Answer Me This. We are hoping this will help our friends get to know us a just a tad bit better.
A question will be asked and answers will be given by both Ash and Jenn. We hope you enjoy getting to know us outside of the bookshelves.
BEA: So it is upon us and today we are flying out. Yup we left at 6am for the airport. Plane leaves at 8:35 am and we expect to arrive in Chicago at 11:33am. I am so super excited but so so so nervous and overwhelmed.
This will not be my first time in Chicago although I have not been for 10 years and at that time we never left the Amtrak station. Times before that, I was kid and never did my own navigation. So yes its a bit terrifying. I hope not to get lost or mugged or well whatever else can happen. I hope to only do hotel, resturatant, and BEA. So that is my plan. Yes I am a anxious person.

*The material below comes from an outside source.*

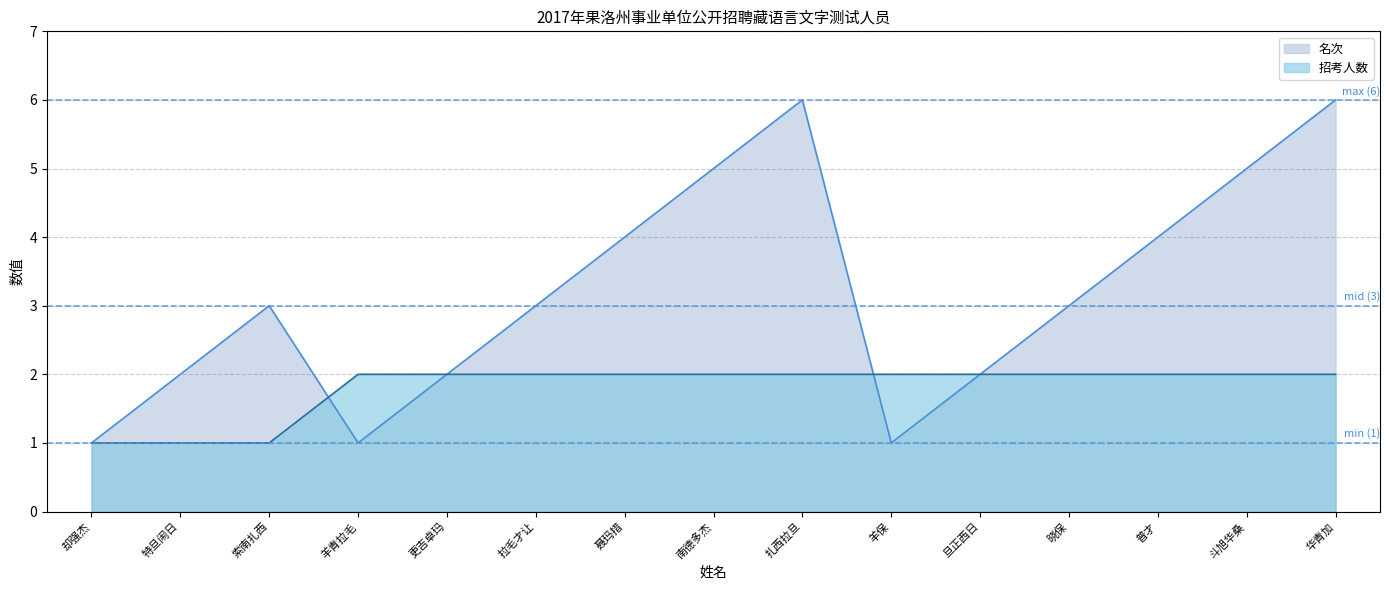

What is the sum of the 名次 values at 羊青拉毛 and 扎西拉旦?

7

Another thing. I have been married for 16 years and together with my hubby for 18 years. I have never been this long without him. He is my rock and he has a very calm and sure nature. SO opposite of me. I don't know what to do without him there with me. This will be hard.
Oh and not to mention my grandson. I will miss that little guy too. I am so used to seeing him everynight before bed. SO this may be a bit hard to do too..
I really don't know what to expect and I am a bit of a controlling person. So this is hard. Do I have enough money packed away. Will I know where to go and how to get there... how much time it takes to get there. I don't always do well in crowds so I hope I do not panic. I hope I brought the right clothes, will they be comfy... did I make the right choice in shoes. So yes worry wart and control freak.
So you ask why am I going.... I am so super excited. I get to meet bloggers, publishers, and authors. I get a week off of work. I get to discover new things and new books. I get to spend time with my daughter. I get to fan girl. All this sounds so worth it. So I am so so so ready to go no matter how anxious and nervous I am.
Also my house was getting pretty clean. I clean, organize, basically nest when I am stressed and anxious. So yay for that for me.... not so much for the rest of my family.
I'm doing this on my kindle at the airport, so it probably won't be a very long post. But here we are. At the airport. I'm not nervous and excited. Excited for books, authors, and to be going to Chicago. I'm also nervous. Going on a plane for the first time, going to Chicago for the first time, and the hardest one,being away from Finn for more than a day for the first time. Yes I've cried. A lot. I'm just trying to focus on the books and authors and that's it. If I think about more,I will hyperventilate. So. Happy, excited, nervous, and very anxious.